Saturday, December 10, 2011

An invented people?

An interview with Newt Gingrich in which he described the Palestinians as “an invented people” has attracted some attention and is deemed controversial.  Mark Steyn has posts on the matter at NRO (the link includes another link to the interview).

This strikes me as a very odd controversy, especially given its source.  I’m not sure where Newt was going with his comment, but I thought that occurs to me is what people aren’t an invention?  This should be especially clear to Americans who are probably more so than the Palestinians an invented people.  We were once upon time colonists and British citizens, and then came to understanding of ourselves as being American.  Had the Civil War ending differently there would’ve been an invention, that is an understanding of ourselves.

Upon further reflection one notes that a German and Italian state is a relatively recent phenomenon. Even in ‘nationalities’ with much longer histories than ours it is still accurate to speak of an invented people.  The Anglo Saxons of England were after all displaced by the Normans, and for a long time French was the language at court.  A people may be more or less formed by history, but it strikes me as always coming down to an understanding, an act of intelligence, in another words an invention.

Further the complaint of the Palestinian leadership that Gingrich’s remarks are racist would be quite strange if they didn’t have a habit saying the wrong thing.  For the only possible way to construe a people as being other than an invention would I think be to define them racially.  Gingrich saying Palestinians are an invented people isn’t racist but rather its opposite.

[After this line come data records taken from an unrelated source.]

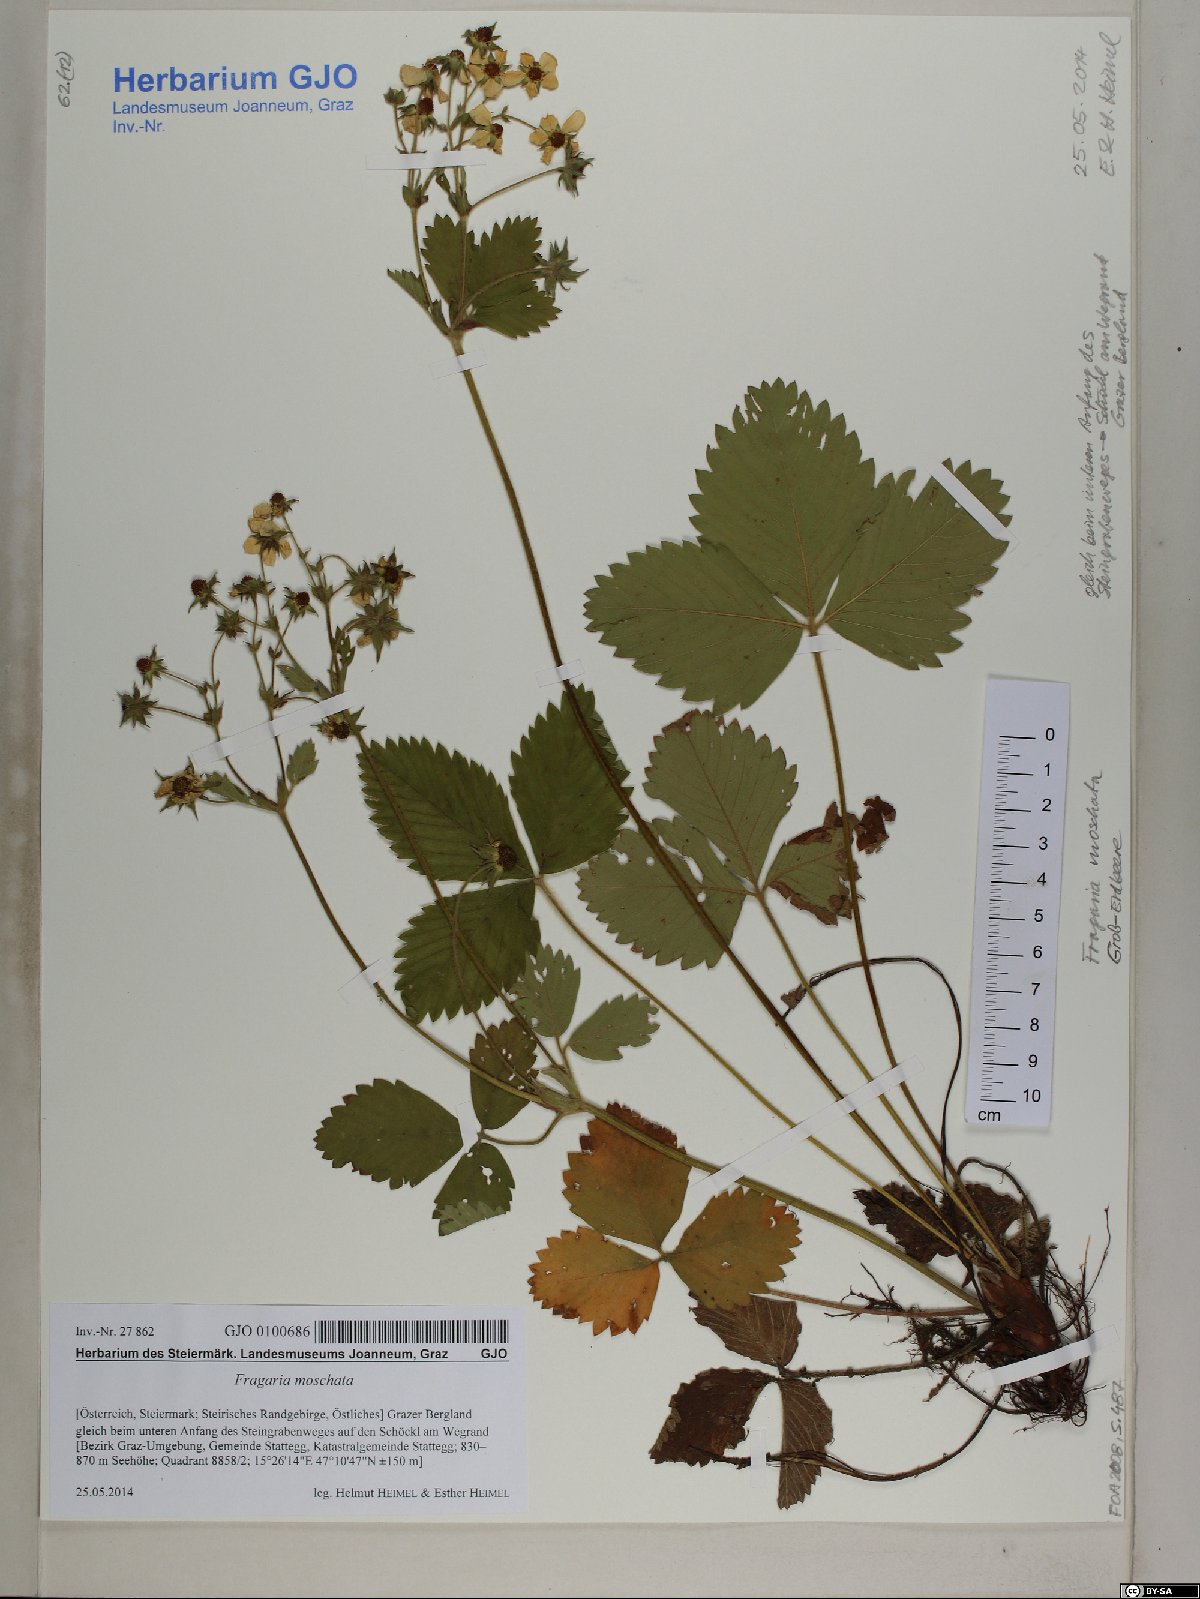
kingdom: Plantae
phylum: Tracheophyta
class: Magnoliopsida
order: Rosales
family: Rosaceae
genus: Fragaria
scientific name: Fragaria moschata
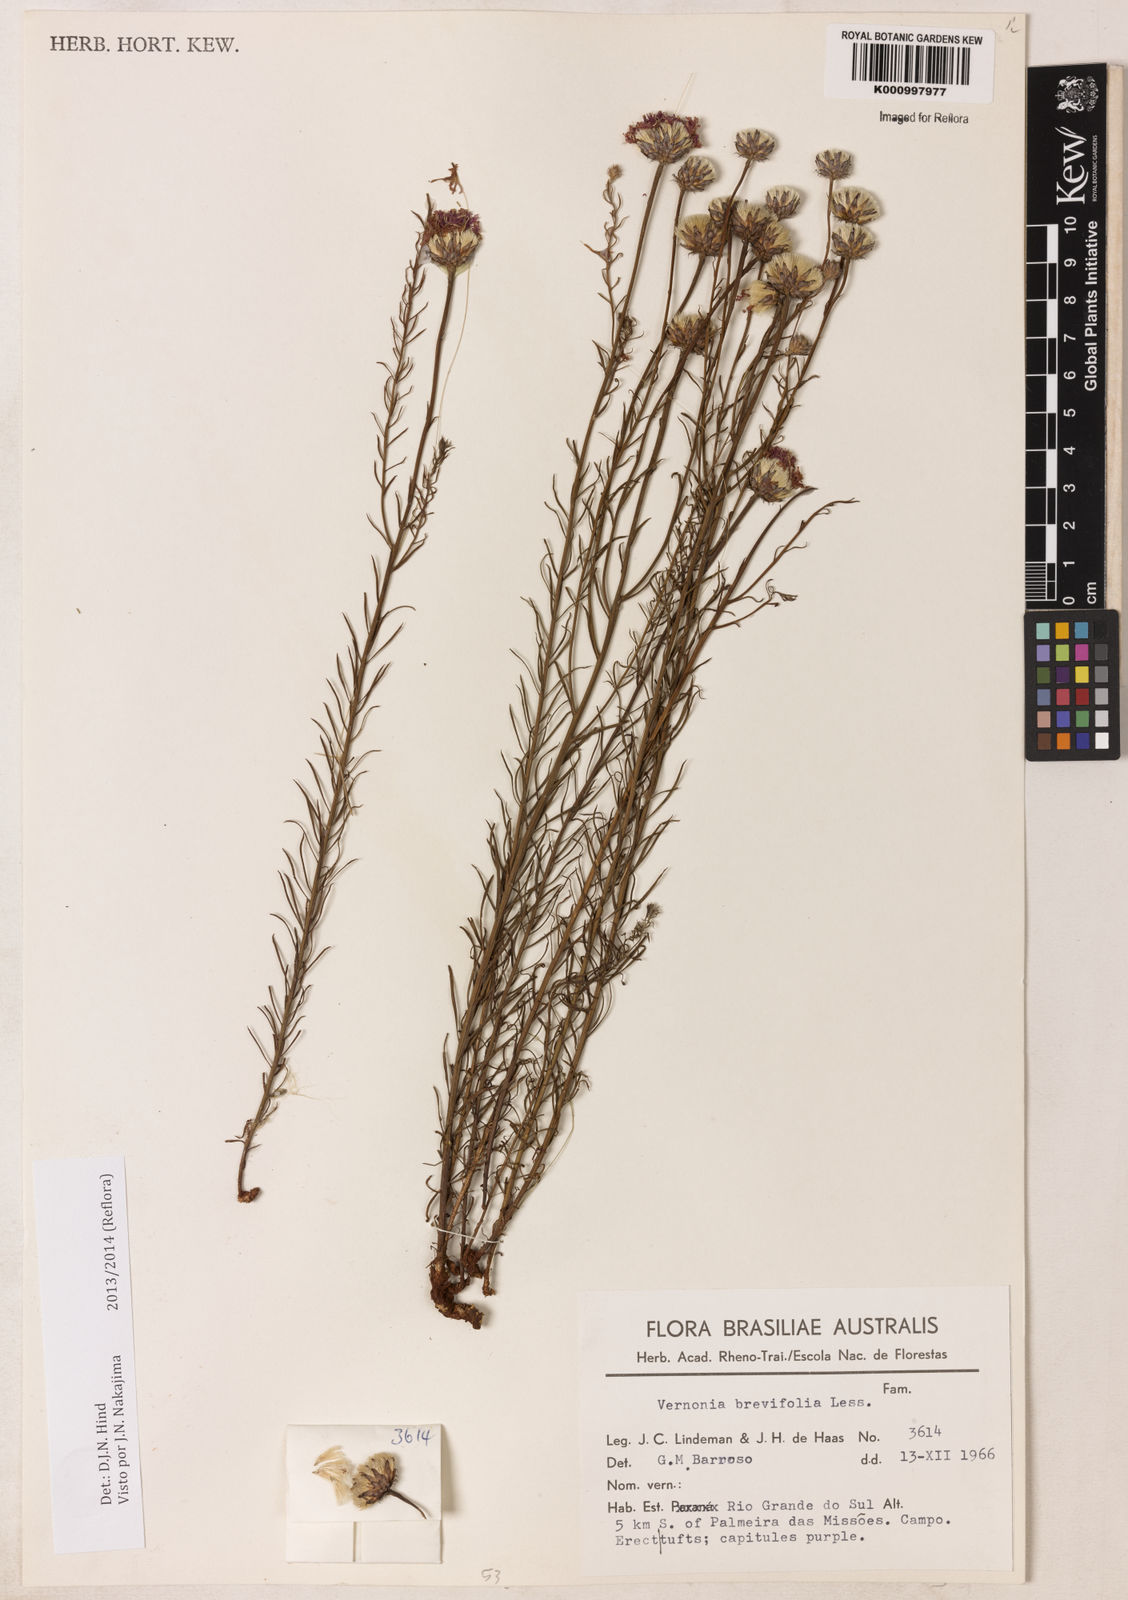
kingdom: Plantae
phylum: Tracheophyta
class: Magnoliopsida
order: Asterales
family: Asteraceae
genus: Lessingianthus
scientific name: Lessingianthus brevifolius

Finally, I think the heat here stems from the acceptance of Wilson’s right to self-determination, a typical piece of Progressive nonsense.  If the Palestinians are indeed “a people” then it is supposed to follow that they have an innate right to their own state.  But again the question is where does this status of a people emanate from if it isn’t an invention, and beyond that what is the origin of this “right”?  What is being attempted is a bit of sleight of hand whereby a distinctly political question is passed off as something that resides prior to or above politics.